By Paul Lomax
Special to DNAinfo
WASHINGTON HEIGHTS — Grief and anger spilled out into the streets of Washington Heights Sunday after an emotional service for Jonathan Delarosa — the young man who was stabbed to death in a melee outside a neighborhood bar last week after celebrating a friend's return from the military.
The body of the 24-year-old victim, who was chased and stabbed in the chest during a brawl outside a bar on St. Nicholas Avenue, near West 182nd Street on April 11, lay in a casket adorned with white lilies at the Ortiz Funeral Home.
Family, relatives and close friends jammed inside the funeral home and were so distraught during the ceremony for the young man, a Columbia University maintenance worker, that some had to be held up.
An aunt of Delarosa's, who did not want to give her name, wept uncontrollably after kneeling at her nephew's casket, where she kissed his forehead and paid her final respects.
"You can see there are a lot of people here," she said, after being consoled by friends and relatives. "Do you know why? Because he was a nice person."

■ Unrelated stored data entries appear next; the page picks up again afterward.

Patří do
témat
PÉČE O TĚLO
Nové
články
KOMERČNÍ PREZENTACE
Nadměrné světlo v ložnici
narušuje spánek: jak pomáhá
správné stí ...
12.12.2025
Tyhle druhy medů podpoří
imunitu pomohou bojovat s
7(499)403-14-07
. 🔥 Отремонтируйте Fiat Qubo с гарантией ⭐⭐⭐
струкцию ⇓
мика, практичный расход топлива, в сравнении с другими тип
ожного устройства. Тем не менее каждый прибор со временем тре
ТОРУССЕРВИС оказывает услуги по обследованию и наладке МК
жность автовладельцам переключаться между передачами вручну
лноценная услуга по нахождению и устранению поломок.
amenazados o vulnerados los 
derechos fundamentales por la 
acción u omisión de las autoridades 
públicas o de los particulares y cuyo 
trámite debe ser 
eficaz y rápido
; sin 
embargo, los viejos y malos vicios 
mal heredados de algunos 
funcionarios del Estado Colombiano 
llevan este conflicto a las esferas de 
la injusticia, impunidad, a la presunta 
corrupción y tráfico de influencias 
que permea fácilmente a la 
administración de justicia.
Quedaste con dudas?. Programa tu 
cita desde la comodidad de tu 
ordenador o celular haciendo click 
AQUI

One of the victim's close friends, Hector Guzman, 29, said Delarosa was "a good kid."
"It's not true what the papers are saying about him," he said. "He wasn't carrying a gun."
According to the Daily News, Delarosa had seven prior arrests, including one recently for felony assault with a gun.
Police sources would only confirm the number of arrests. They said five were sealed and declined to comment on the nature of the others.
A close relative, who did not want to be named, said that Delarosa was looking to avoid trouble the night he was killed and was celebrating a friend's return from the military.
"He was a good kid. Turning his life around," she said. "He tried to avoid problems. That’s why he told his friends that they wanted to leave."
Guzman said that Delarosa, whose casket was adorned with yellow and white carnations tied together with a large, light blue ribbon, "had just bought a new car and loved to ride his motorbike."
Some mourners hung photographs of Delarosa around their necks to honor him.
One man, who did not want to give his name, said that his friend of 20 years "was just in the wrong place at the wrong time, and now he's gone."
"He had no idea how much he was loved," the man said. "He loved life and was always happy and smiling. He dreamed of becoming a singer. We're going to miss him so much. Everyone is still in so much shock."
After the service finished, some of the mourners' grief turned into anger as they began to shout for justice, demanding that the NYPD do more about gang violence in Washington Heights.
"We are sad about this loss and have worked to help his family through this difficult time,"
Columbia University confirmed that Delarosa worked for the school.
"We are sad about this loss and have worked to help his family through this difficult time," the university said in a statement.
No arrests have been made in Delarosa's killing.